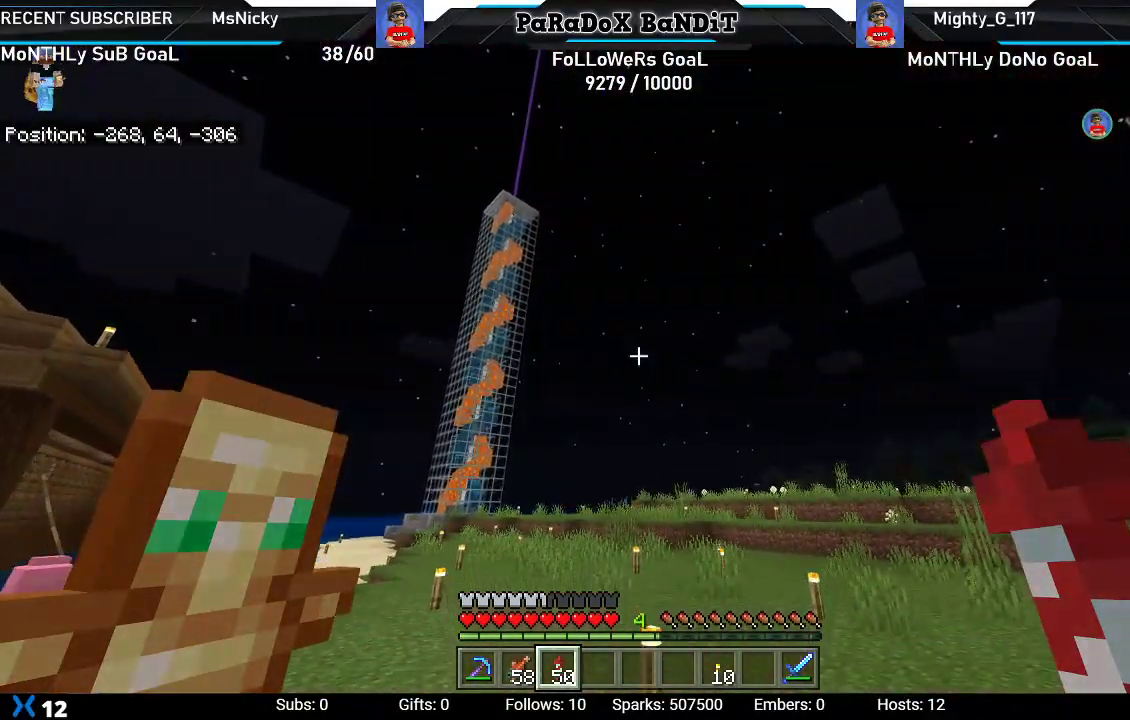
{"buttons": [], "left_stick": "up", "right_stick": "center", "events": [[33, "A", "up"]]}
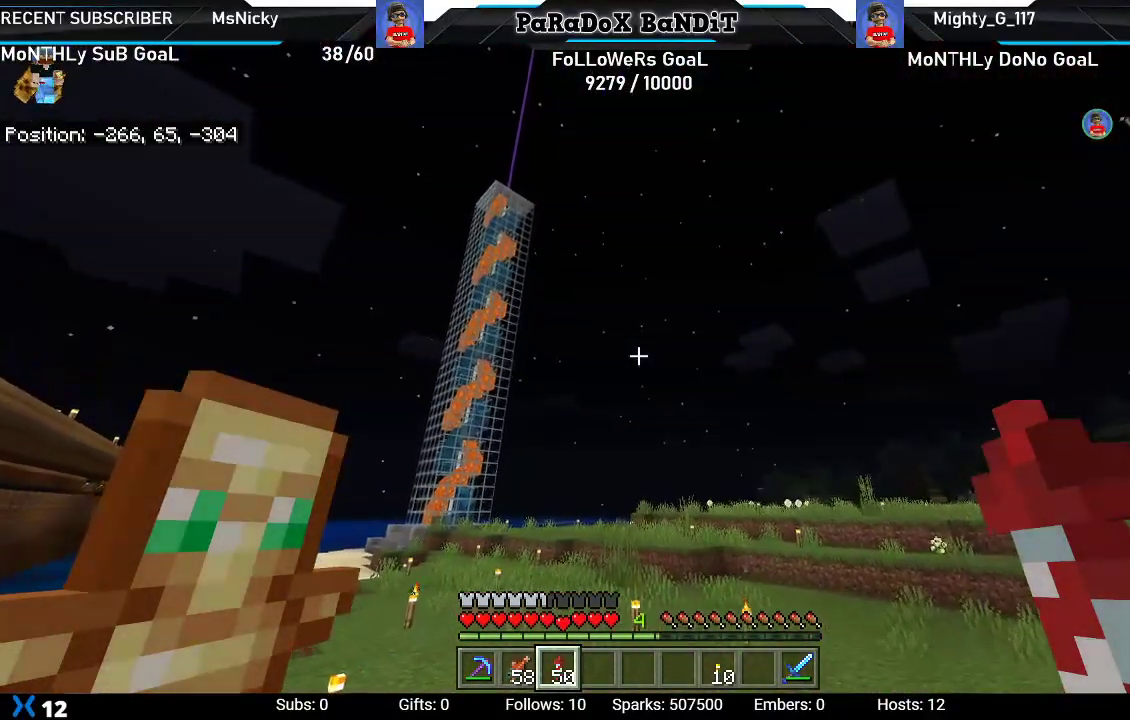
{"buttons": ["A", "L2"], "left_stick": "up", "right_stick": "center", "events": [[33, "L2", "down"], [50, "A", "down"], [150, "A", "up"], [183, "L2", "up"], [233, "L2", "down"], [250, "A", "down"], [350, "A", "up"], [383, "L2", "up"], [450, "A", "down"], [467, "L2", "down"]]}
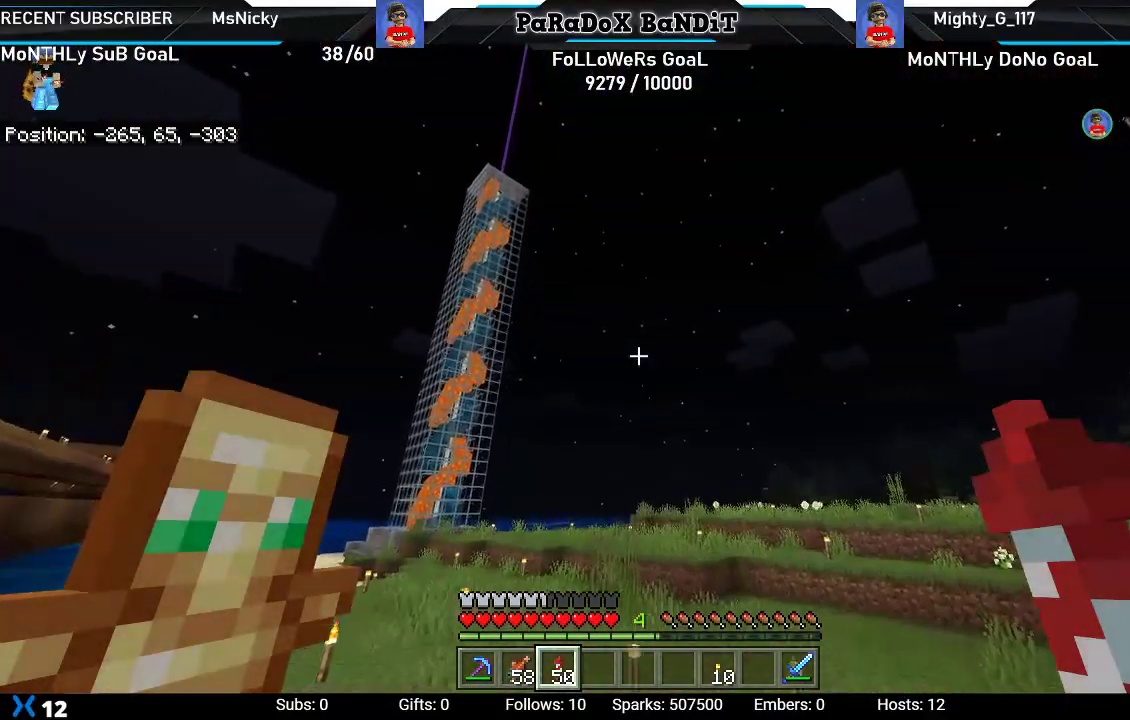
{"buttons": [], "left_stick": "up", "right_stick": "center", "events": [[50, "A", "up"], [100, "L2", "up"], [150, "A", "down"], [183, "L2", "down"], [267, "A", "up"], [300, "L2", "up"]]}
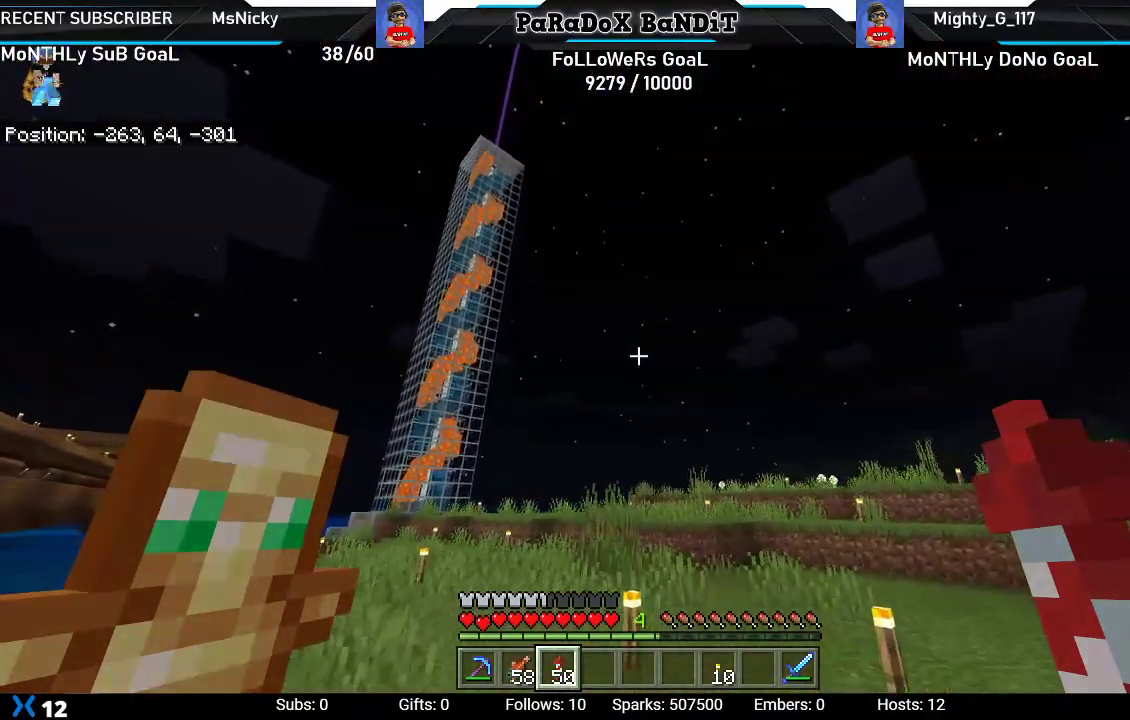
{"buttons": ["A", "L2"], "left_stick": "up", "right_stick": "center", "events": [[417, "A", "down"], [417, "L2", "down"]]}
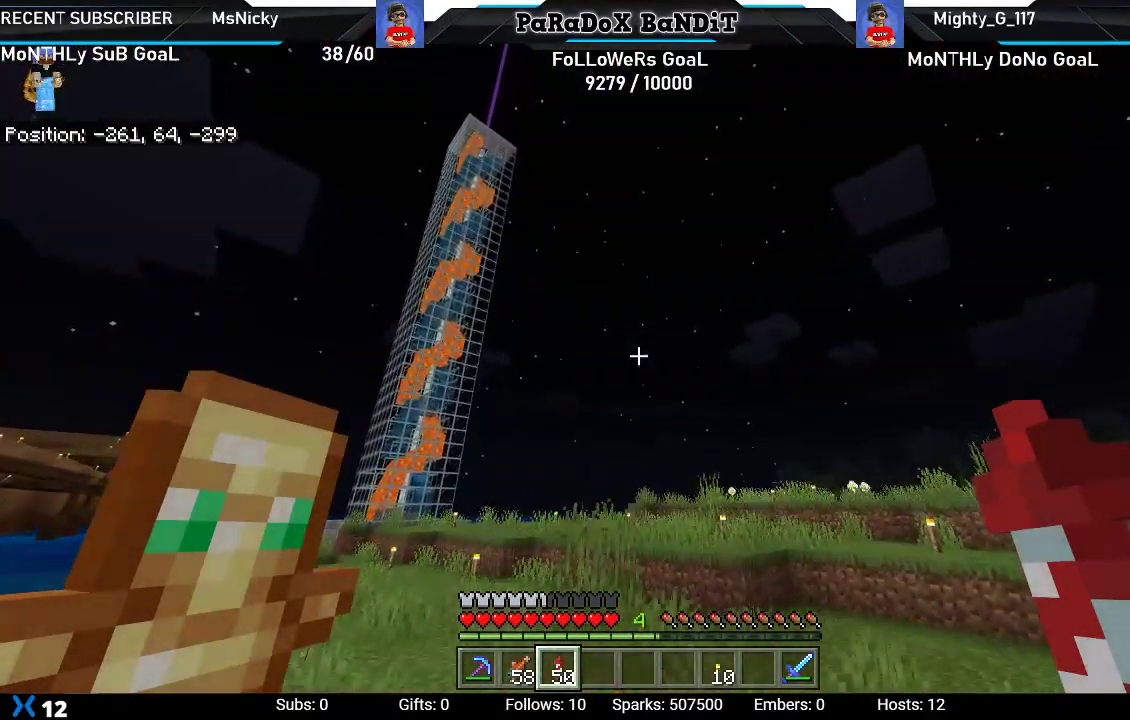
{"buttons": [], "left_stick": "up", "right_stick": "center", "events": [[33, "A", "up"], [50, "L2", "up"], [117, "L2", "down"], [133, "A", "down"], [233, "A", "up"], [267, "L2", "up"], [317, "A", "down"], [317, "L2", "down"], [433, "A", "up"], [450, "L2", "up"]]}
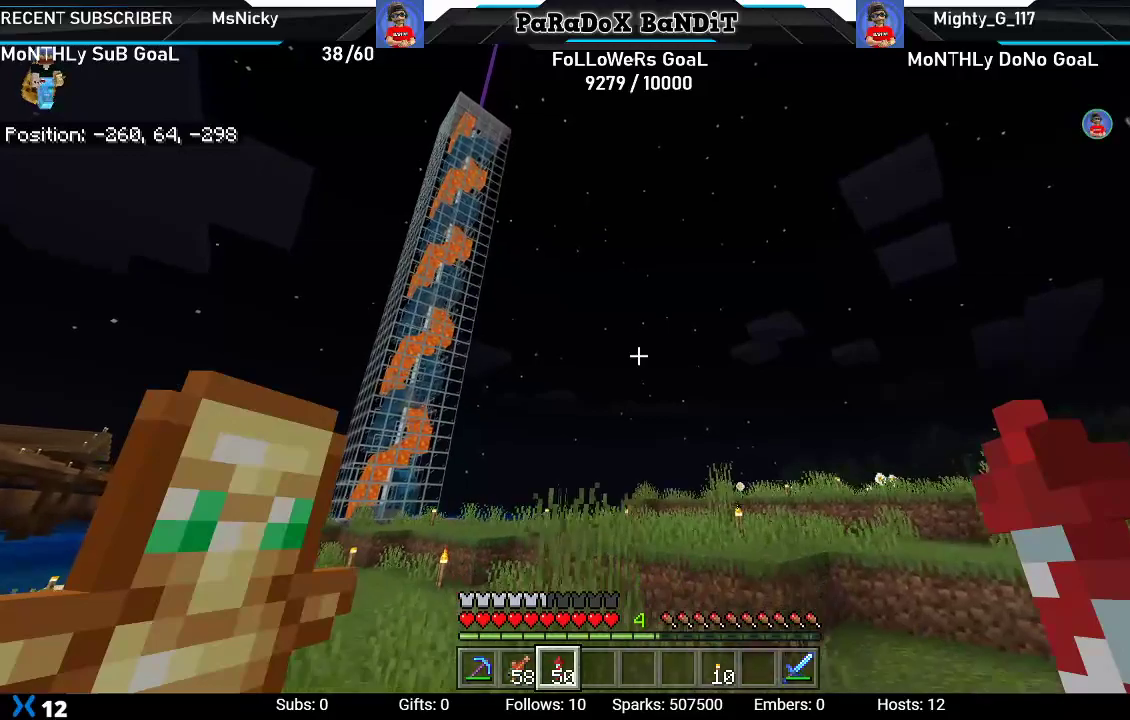
{"buttons": [], "left_stick": "up", "right_stick": "center", "events": [[17, "L2", "down"], [33, "A", "down"], [133, "L2", "up"], [167, "A", "up"]]}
★ ★ ★ ★
• Problem details
Every entry above, pictures excluded, needs to be duplicated exactly.

• Exercise response
{"buttons": [], "left_stick": "up", "right_stick": "center", "events": [[33, "A", "up"]]}
{"buttons": ["A", "L2"], "left_stick": "up", "right_stick": "center", "events": [[33, "L2", "down"], [50, "A", "down"], [150, "A", "up"], [183, "L2", "up"], [233, "L2", "down"], [250, "A", "down"], [350, "A", "up"], [383, "L2", "up"], [450, "A", "down"], [467, "L2", "down"]]}
{"buttons": [], "left_stick": "up", "right_stick": "center", "events": [[50, "A", "up"], [100, "L2", "up"], [150, "A", "down"], [183, "L2", "down"], [267, "A", "up"], [300, "L2", "up"]]}
{"buttons": ["A", "L2"], "left_stick": "up", "right_stick": "center", "events": [[417, "A", "down"], [417, "L2", "down"]]}
{"buttons": [], "left_stick": "up", "right_stick": "center", "events": [[33, "A", "up"], [50, "L2", "up"], [117, "L2", "down"], [133, "A", "down"], [233, "A", "up"], [267, "L2", "up"], [317, "A", "down"], [317, "L2", "down"], [433, "A", "up"], [450, "L2", "up"]]}
{"buttons": [], "left_stick": "up", "right_stick": "center", "events": [[17, "L2", "down"], [33, "A", "down"], [133, "L2", "up"], [167, "A", "up"]]}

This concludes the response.